Les exportateurs de poissons et fruits de mer devront se soumettre à de nouvelles restrictions pour conserver leurs marchés américains. C’est que les États-Unis ont décidé, au mois d’août dernier, de renforcer l’application du Marine Mammal Protection Act adopté en 1972.
Le Canada souscrit à la démarche visant à minimiser les interactions avec les mammifères marins des activités de pêche et des opérations aquacoles, explique Nadia Bouffard, directrice générale des relations externes au ministère des Pêches et des Océans. «Mais, on veut s’assurer aussi que ça se fasse avec un impact minimal sur l’industrie canadienne et que ce ne soit pas, justement, des barrières aux transactions et aux marchés qui existent depuis plusieurs années entre le Canada et les États-Unis», affirme la haute-fonctionnaire.
ANALYSE DE COMPARABILITÉ
La NOAA (National Oceanic and Atmospheric Administration) fera connaître la liste des pêches assujetties en cours d’été. Pêches et Océans Canada devra ensuite démontrer quelles sont ses mesures de gestion pour en atténuer l’impact sur les mammifères marins. Madame Bouffard précise que les Américains analyseront ces mesures dans le cadre d’un processus de comparabilité. «Ce qu’ils vont faire, c’est qu’ils vont comparer ces pêches et ces opérations aquacoles aux mesures qui sont en place aux États-Unis pour des pêches et des opérations similaires.»
RÉACTIONS MITIGÉES
Les deux tiers des exportations canadiennes de poissons et fruits de mer sont dirigés vers les États-Unis. Les nouvelles restrictions du marché américain, en vertu du Marine Mammal Protection Act, entreront en application en janvier 2022.
Le pêcheur semi-hauturier Denis Éloquin, de Grande-Entrée, s’en déclare préoccupé. Il qualifie d’inquiétante l’accumulation des exigences gouvernementales pour protéger les ressources océaniques de l’impact des pêches commerciales. «Les interférences avec les mammifères marins, c’est la première fois que c’est fait, observe le capitaine du JEAN-MATHIEU. Mais la différence, la ligne est mince entre les deux. Où ça va arrêter? On ne le sait pas. Si tu parles de filets maillants ou de chalutage, à la grandeur de l’Amérique du Nord, ils veulent restreindre le chalutage le plus possible.

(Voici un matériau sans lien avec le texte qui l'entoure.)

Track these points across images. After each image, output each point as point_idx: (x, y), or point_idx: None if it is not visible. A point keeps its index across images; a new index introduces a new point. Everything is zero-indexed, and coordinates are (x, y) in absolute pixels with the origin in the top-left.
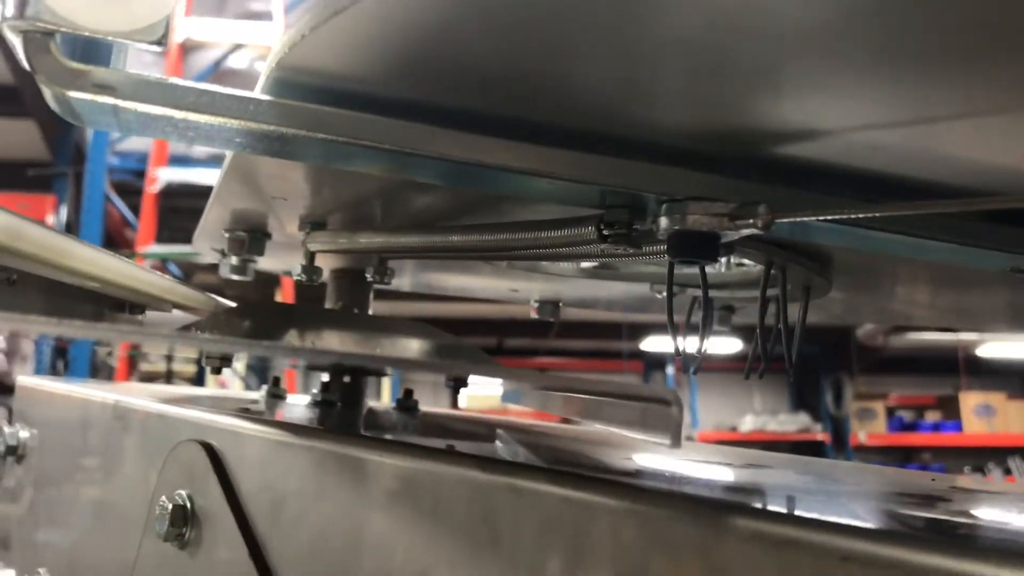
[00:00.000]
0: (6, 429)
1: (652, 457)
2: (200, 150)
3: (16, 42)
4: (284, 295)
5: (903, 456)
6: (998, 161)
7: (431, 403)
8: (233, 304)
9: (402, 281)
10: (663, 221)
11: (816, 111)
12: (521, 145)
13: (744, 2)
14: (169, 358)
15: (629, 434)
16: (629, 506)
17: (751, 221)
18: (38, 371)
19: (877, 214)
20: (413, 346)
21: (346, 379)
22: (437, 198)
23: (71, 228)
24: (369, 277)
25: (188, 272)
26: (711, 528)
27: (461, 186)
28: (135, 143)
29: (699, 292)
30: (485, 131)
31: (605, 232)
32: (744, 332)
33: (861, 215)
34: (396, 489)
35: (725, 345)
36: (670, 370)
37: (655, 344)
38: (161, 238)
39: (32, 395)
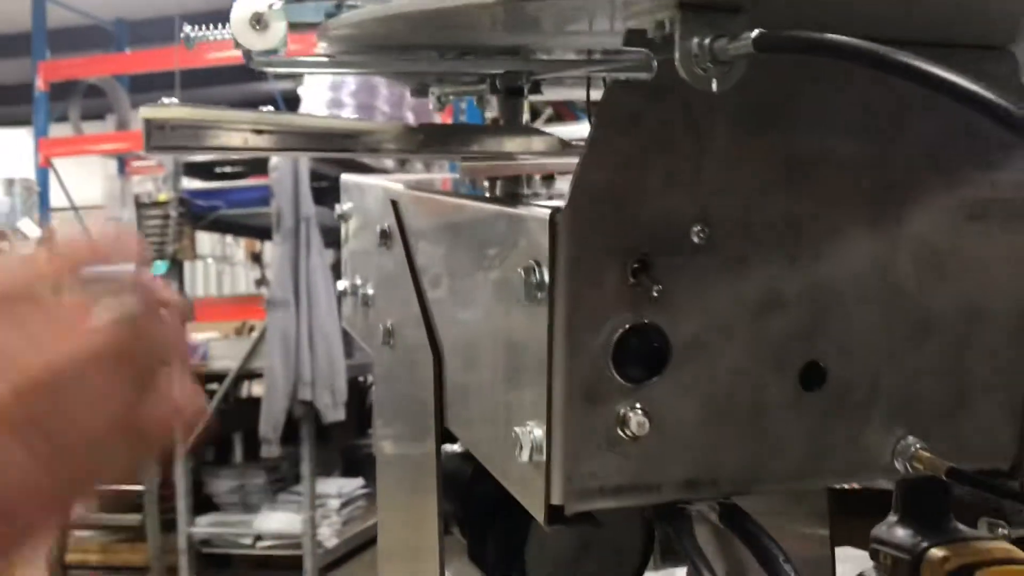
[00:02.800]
0: (337, 205)
1: None
2: None
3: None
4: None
5: None
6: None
7: None
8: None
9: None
10: (499, 82)
11: (535, 38)
12: (443, 61)
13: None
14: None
15: None
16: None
17: (524, 79)
18: None
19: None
20: (533, 143)
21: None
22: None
23: None
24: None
25: None
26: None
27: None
28: None
29: None
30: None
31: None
32: None
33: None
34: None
35: None
36: None
37: None
38: None
39: (347, 184)
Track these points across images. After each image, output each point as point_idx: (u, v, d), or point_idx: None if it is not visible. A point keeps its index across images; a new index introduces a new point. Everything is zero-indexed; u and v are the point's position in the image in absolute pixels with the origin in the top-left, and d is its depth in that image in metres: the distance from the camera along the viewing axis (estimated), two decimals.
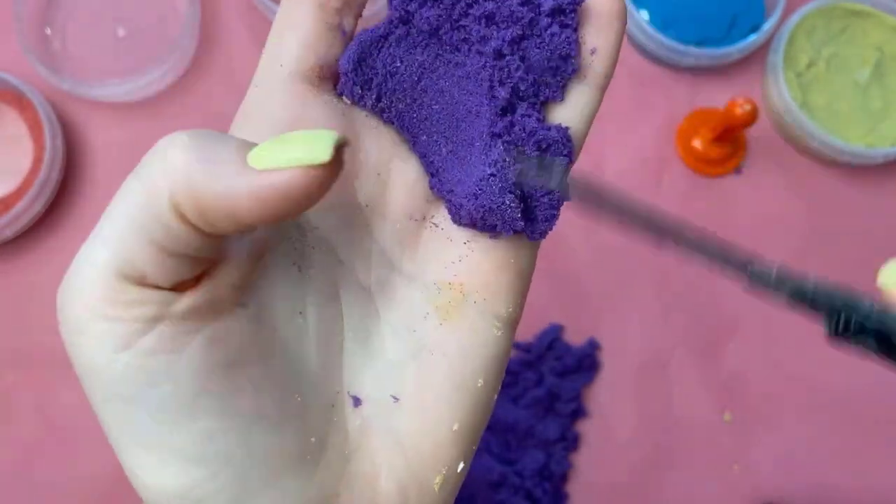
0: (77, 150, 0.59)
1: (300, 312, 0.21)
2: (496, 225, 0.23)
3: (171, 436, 0.19)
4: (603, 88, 0.24)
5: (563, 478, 0.55)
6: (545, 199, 0.23)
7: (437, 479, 0.22)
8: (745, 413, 0.57)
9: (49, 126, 0.56)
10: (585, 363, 0.57)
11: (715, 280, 0.59)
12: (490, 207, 0.22)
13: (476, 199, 0.22)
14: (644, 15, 0.60)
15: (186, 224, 0.18)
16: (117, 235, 0.18)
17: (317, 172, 0.17)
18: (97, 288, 0.18)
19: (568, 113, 0.24)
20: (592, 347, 0.57)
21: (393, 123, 0.24)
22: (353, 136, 0.23)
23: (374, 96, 0.23)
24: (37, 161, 0.56)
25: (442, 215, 0.24)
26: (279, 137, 0.18)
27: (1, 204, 0.56)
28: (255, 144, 0.18)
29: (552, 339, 0.57)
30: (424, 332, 0.23)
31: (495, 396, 0.24)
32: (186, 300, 0.19)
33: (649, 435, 0.57)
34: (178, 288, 0.19)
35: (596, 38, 0.24)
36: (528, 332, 0.57)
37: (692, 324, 0.58)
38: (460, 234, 0.23)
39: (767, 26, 0.59)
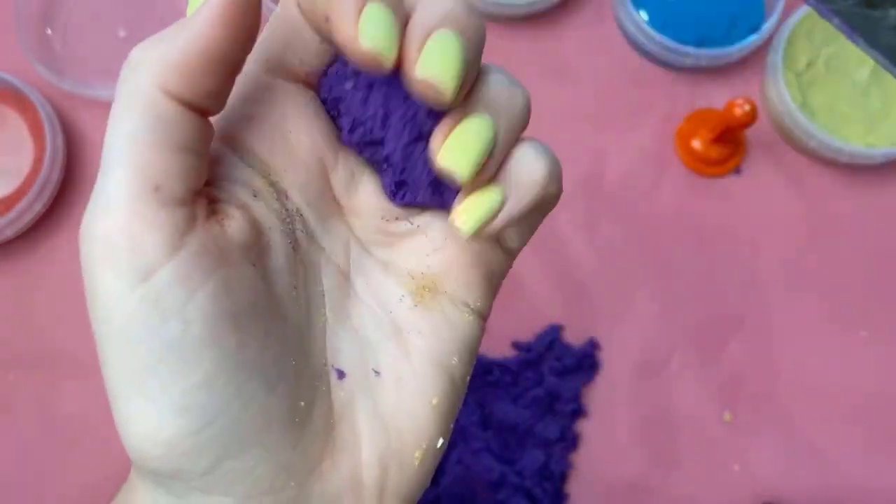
0: (77, 150, 0.59)
1: (295, 287, 0.23)
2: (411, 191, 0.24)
3: (171, 380, 0.19)
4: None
5: (563, 478, 0.55)
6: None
7: (417, 454, 0.23)
8: (745, 413, 0.57)
9: (49, 126, 0.56)
10: (585, 363, 0.57)
11: (715, 280, 0.59)
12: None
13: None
14: (643, 15, 0.61)
15: (183, 105, 0.19)
16: (125, 152, 0.19)
17: None
18: (120, 208, 0.19)
19: None
20: (592, 347, 0.57)
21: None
22: (331, 135, 0.24)
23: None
24: (37, 161, 0.56)
25: (417, 214, 0.25)
26: None
27: (1, 204, 0.56)
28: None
29: (552, 338, 0.57)
30: (399, 313, 0.24)
31: (468, 377, 0.25)
32: (200, 235, 0.20)
33: (649, 435, 0.57)
34: (192, 202, 0.20)
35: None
36: (528, 332, 0.57)
37: (692, 324, 0.58)
38: (435, 231, 0.24)
39: (767, 26, 0.59)
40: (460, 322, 0.24)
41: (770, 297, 0.59)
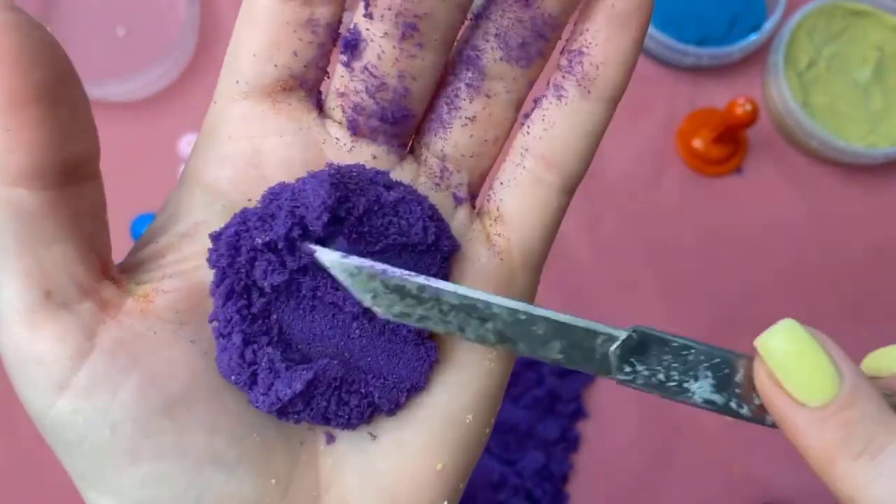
0: None
1: None
2: None
3: (116, 481, 0.18)
4: (611, 100, 0.21)
5: (564, 478, 0.55)
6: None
7: None
8: None
9: None
10: None
11: (716, 279, 0.59)
12: None
13: None
14: None
15: (37, 184, 0.16)
16: (4, 267, 0.17)
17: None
18: (15, 324, 0.17)
19: (564, 131, 0.21)
20: None
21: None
22: (320, 160, 0.21)
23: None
24: None
25: None
26: None
27: None
28: None
29: None
30: None
31: (487, 432, 0.22)
32: (113, 328, 0.18)
33: (649, 435, 0.57)
34: (95, 292, 0.18)
35: (605, 46, 0.20)
36: None
37: (693, 324, 0.58)
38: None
39: (768, 26, 0.59)
40: (480, 370, 0.21)
41: (771, 296, 0.59)
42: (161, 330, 0.19)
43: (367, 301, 0.18)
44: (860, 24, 0.60)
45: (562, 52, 0.21)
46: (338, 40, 0.21)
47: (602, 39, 0.20)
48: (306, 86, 0.21)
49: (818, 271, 0.60)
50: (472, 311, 0.18)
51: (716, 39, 0.60)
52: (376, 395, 0.20)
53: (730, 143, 0.59)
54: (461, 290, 0.19)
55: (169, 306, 0.19)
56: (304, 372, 0.19)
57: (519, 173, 0.22)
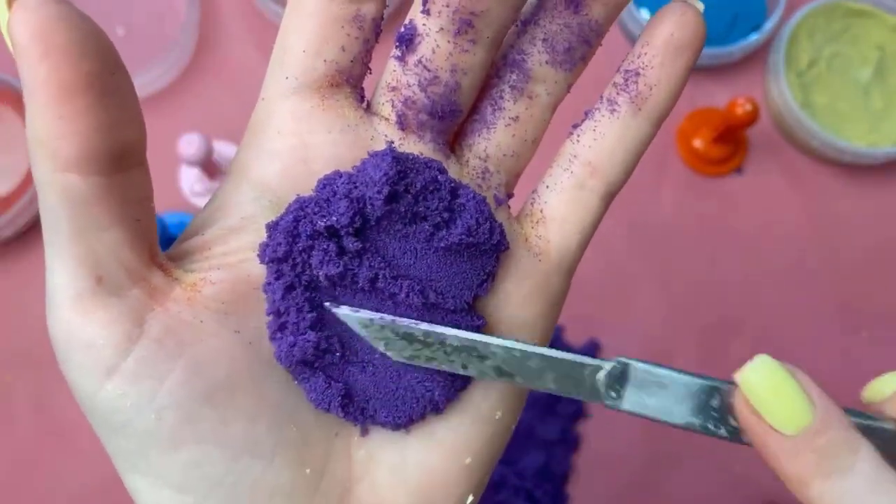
0: None
1: None
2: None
3: (157, 464, 0.19)
4: (658, 120, 0.23)
5: (564, 478, 0.55)
6: None
7: None
8: None
9: None
10: None
11: (717, 279, 0.59)
12: None
13: None
14: (644, 14, 0.60)
15: (90, 170, 0.17)
16: (55, 246, 0.18)
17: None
18: (66, 310, 0.18)
19: (612, 142, 0.23)
20: (593, 348, 0.57)
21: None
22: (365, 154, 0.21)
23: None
24: None
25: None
26: None
27: (1, 203, 0.56)
28: None
29: (552, 339, 0.57)
30: None
31: (513, 427, 0.23)
32: (161, 315, 0.19)
33: (650, 435, 0.57)
34: (145, 278, 0.19)
35: (659, 70, 0.22)
36: None
37: (693, 324, 0.58)
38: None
39: (768, 26, 0.59)
40: None
41: (771, 296, 0.59)
42: (207, 319, 0.19)
43: (380, 347, 0.20)
44: (861, 23, 0.60)
45: (618, 71, 0.23)
46: (380, 36, 0.22)
47: (658, 63, 0.22)
48: (352, 81, 0.21)
49: (818, 271, 0.59)
50: (473, 351, 0.20)
51: (716, 39, 0.60)
52: (436, 392, 0.21)
53: (730, 142, 0.59)
54: (461, 333, 0.20)
55: (215, 296, 0.20)
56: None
57: (566, 178, 0.23)
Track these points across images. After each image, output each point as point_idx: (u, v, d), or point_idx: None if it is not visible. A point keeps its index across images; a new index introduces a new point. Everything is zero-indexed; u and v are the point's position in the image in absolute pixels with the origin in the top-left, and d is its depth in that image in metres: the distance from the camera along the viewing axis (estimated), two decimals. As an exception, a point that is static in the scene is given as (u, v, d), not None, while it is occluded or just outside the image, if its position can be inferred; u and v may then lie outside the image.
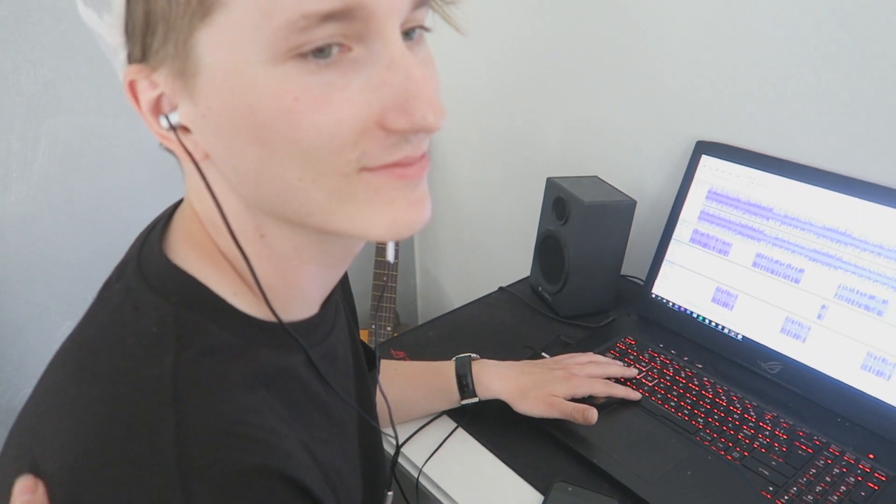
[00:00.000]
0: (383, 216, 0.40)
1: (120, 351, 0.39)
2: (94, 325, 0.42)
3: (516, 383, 0.81)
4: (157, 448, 0.35)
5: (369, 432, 0.61)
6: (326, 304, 0.52)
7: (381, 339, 1.43)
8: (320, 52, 0.35)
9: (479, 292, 1.14)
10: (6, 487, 0.39)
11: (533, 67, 1.27)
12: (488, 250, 1.58)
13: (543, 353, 0.94)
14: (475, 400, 0.81)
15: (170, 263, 0.43)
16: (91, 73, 1.18)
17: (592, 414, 0.77)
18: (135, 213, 1.31)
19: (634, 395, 0.85)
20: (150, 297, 0.42)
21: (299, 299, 0.48)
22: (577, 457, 0.77)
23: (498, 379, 0.82)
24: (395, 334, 1.29)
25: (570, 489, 0.72)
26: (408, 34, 0.39)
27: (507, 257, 1.52)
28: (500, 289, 1.14)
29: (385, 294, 1.50)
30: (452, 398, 0.82)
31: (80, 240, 1.29)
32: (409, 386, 0.83)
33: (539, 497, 0.73)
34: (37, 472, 0.38)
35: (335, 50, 0.35)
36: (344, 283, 0.65)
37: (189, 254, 0.44)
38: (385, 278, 1.48)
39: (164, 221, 0.47)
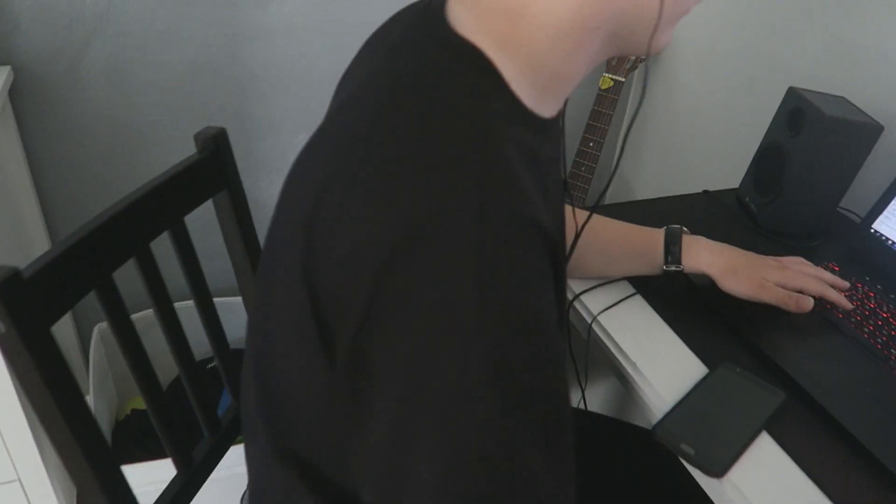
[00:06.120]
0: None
1: (429, 92, 0.46)
2: (402, 71, 0.48)
3: (727, 260, 0.81)
4: (462, 176, 0.41)
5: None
6: (558, 114, 0.55)
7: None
8: None
9: (678, 191, 1.13)
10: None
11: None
12: (697, 153, 1.53)
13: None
14: (678, 268, 0.81)
15: (460, 38, 0.47)
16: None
17: (807, 302, 0.77)
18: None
19: (846, 303, 0.82)
20: (446, 62, 0.47)
21: (556, 100, 0.52)
22: (754, 349, 0.77)
23: (709, 252, 0.82)
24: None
25: (737, 370, 0.74)
26: None
27: (715, 165, 1.47)
28: (705, 192, 1.12)
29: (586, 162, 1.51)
30: (655, 263, 0.83)
31: (329, 58, 1.44)
32: (614, 241, 0.85)
33: (704, 370, 0.75)
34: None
35: None
36: None
37: (478, 32, 0.48)
38: (591, 145, 1.50)
39: None
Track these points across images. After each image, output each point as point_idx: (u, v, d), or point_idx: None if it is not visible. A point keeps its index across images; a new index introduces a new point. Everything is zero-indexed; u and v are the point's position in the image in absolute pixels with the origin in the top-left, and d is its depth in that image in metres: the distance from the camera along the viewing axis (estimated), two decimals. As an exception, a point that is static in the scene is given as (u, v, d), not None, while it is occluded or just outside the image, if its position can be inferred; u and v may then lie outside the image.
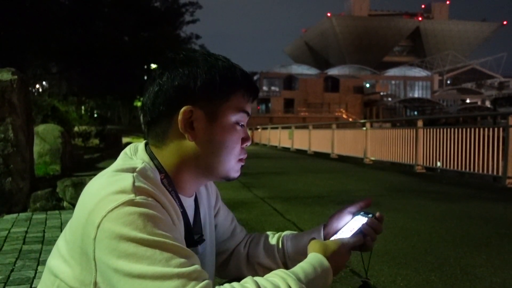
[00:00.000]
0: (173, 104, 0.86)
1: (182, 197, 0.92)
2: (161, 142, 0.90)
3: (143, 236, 0.71)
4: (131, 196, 0.75)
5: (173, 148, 0.89)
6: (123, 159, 0.90)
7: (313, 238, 0.96)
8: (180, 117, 0.86)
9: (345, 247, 0.90)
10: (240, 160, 0.95)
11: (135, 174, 0.81)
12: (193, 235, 0.94)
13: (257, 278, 0.76)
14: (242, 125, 0.93)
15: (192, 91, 0.86)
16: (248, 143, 0.95)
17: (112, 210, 0.73)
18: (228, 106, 0.89)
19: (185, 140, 0.88)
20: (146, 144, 0.93)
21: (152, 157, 0.90)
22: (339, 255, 0.87)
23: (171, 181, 0.89)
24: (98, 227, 0.73)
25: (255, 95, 0.94)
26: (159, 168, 0.89)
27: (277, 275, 0.77)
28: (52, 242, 3.11)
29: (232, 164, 0.93)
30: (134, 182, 0.78)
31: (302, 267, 0.81)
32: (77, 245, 0.78)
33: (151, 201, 0.77)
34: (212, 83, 0.86)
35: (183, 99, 0.86)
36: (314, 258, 0.84)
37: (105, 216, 0.73)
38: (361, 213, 1.03)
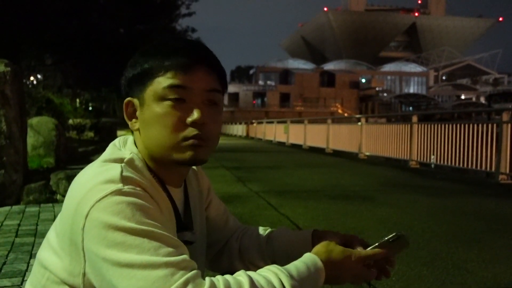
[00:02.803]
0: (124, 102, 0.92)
1: (169, 188, 0.93)
2: (133, 136, 0.94)
3: (132, 225, 0.72)
4: (119, 185, 0.76)
5: (137, 140, 0.92)
6: (111, 149, 0.91)
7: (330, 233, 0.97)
8: (124, 109, 0.91)
9: (352, 259, 0.84)
10: (189, 139, 0.85)
11: (123, 164, 0.82)
12: (182, 222, 0.94)
13: (250, 272, 0.76)
14: (184, 102, 0.85)
15: (126, 85, 0.91)
16: (193, 119, 0.85)
17: (100, 199, 0.73)
18: (151, 87, 0.86)
19: (136, 131, 0.91)
20: None
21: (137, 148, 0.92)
22: (341, 264, 0.84)
23: (151, 169, 0.90)
24: (86, 217, 0.73)
25: (187, 66, 0.85)
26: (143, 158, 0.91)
27: (270, 271, 0.77)
28: (45, 235, 3.09)
29: (171, 145, 0.85)
30: (122, 172, 0.79)
31: (296, 265, 0.80)
32: (67, 236, 0.78)
33: (139, 191, 0.78)
34: (134, 71, 0.89)
35: (126, 94, 0.91)
36: (308, 257, 0.83)
37: (93, 205, 0.73)
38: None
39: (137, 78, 0.88)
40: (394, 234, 0.89)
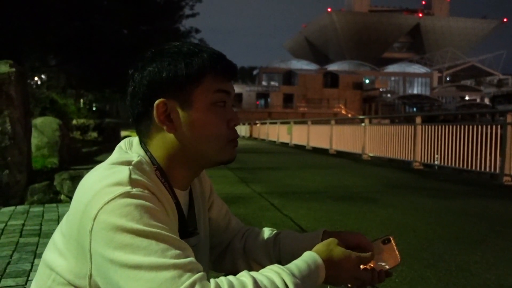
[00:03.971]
0: (147, 101, 0.88)
1: (176, 191, 0.93)
2: (147, 138, 0.91)
3: (139, 227, 0.72)
4: (128, 188, 0.76)
5: (159, 142, 0.90)
6: (118, 152, 0.91)
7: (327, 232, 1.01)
8: (154, 111, 0.87)
9: (352, 260, 0.87)
10: (231, 141, 0.92)
11: (131, 167, 0.82)
12: (187, 226, 0.94)
13: (253, 273, 0.76)
14: (224, 106, 0.91)
15: (159, 85, 0.87)
16: (235, 123, 0.93)
17: (108, 202, 0.74)
18: (201, 90, 0.87)
19: (167, 133, 0.88)
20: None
21: (146, 150, 0.91)
22: (341, 264, 0.85)
23: (164, 173, 0.90)
24: (94, 219, 0.73)
25: (230, 74, 0.92)
26: (153, 160, 0.89)
27: (272, 270, 0.78)
28: (49, 235, 3.11)
29: (220, 146, 0.91)
30: (130, 175, 0.79)
31: (296, 264, 0.81)
32: (73, 238, 0.78)
33: (147, 194, 0.78)
34: (176, 72, 0.86)
35: (154, 94, 0.87)
36: (308, 255, 0.84)
37: (101, 208, 0.73)
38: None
39: (181, 79, 0.87)
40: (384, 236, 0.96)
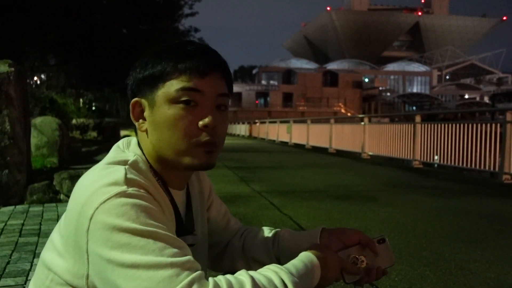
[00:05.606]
0: (130, 103, 0.92)
1: (172, 190, 0.93)
2: (138, 137, 0.94)
3: (136, 226, 0.72)
4: (124, 187, 0.76)
5: (144, 141, 0.91)
6: (115, 151, 0.91)
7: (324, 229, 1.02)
8: (130, 110, 0.90)
9: (337, 262, 0.89)
10: (202, 144, 0.86)
11: (127, 166, 0.82)
12: (184, 226, 0.94)
13: (251, 272, 0.76)
14: (196, 106, 0.85)
15: (135, 85, 0.90)
16: (207, 124, 0.85)
17: (104, 201, 0.74)
18: (164, 89, 0.86)
19: (143, 132, 0.90)
20: None
21: (142, 149, 0.91)
22: (333, 262, 0.87)
23: (156, 172, 0.90)
24: (91, 219, 0.73)
25: (203, 70, 0.86)
26: (147, 159, 0.90)
27: (270, 269, 0.78)
28: (49, 234, 3.11)
29: (184, 147, 0.85)
30: (126, 174, 0.79)
31: (293, 264, 0.82)
32: (71, 238, 0.78)
33: (143, 193, 0.78)
34: (145, 72, 0.88)
35: (133, 95, 0.91)
36: (304, 255, 0.85)
37: (97, 208, 0.73)
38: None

Et cela, ça nous inquiète vraiment.»
Pour sa part, le directeur général de l’Association québécoise de l’industrie de la pêche, Jean-Paul Gagné, est plus serein. Il dit que ses membres sont habitués aux exigences toujours croissantes des marchés. «Ç’a commencé par le HACCP (Hazard Analysis Critical Control Point – système d’analyse des risques et de maîtrise des points critiques), pis le MSC (un référentiel environnemental permettant de montrer qu’une pêcherie est durable et bien gérée), pis tout ce que tu voudras, sans oublier le GFSI (normes de sécurité alimentaire priorisant certains référentiels de qualité). Maintenant que les États-Unis changent leur réglementation, on va être obligés de s’y conformer de toute façon, souligne-t-il. On sait que ça va être du travail supplémentaire, mais on ne panique pas encore avec ça.»
D’ailleurs, monsieur Gagné prévoit que les restrictions américaines qui seront imposées dans cinq ans affecteront peu les espèces pêchées au Québec. Il admet néanmoins que la prolifération des phoques gris sur les fonds de pêche traditionnelle au homard de l’île Brion pourrait poser problème.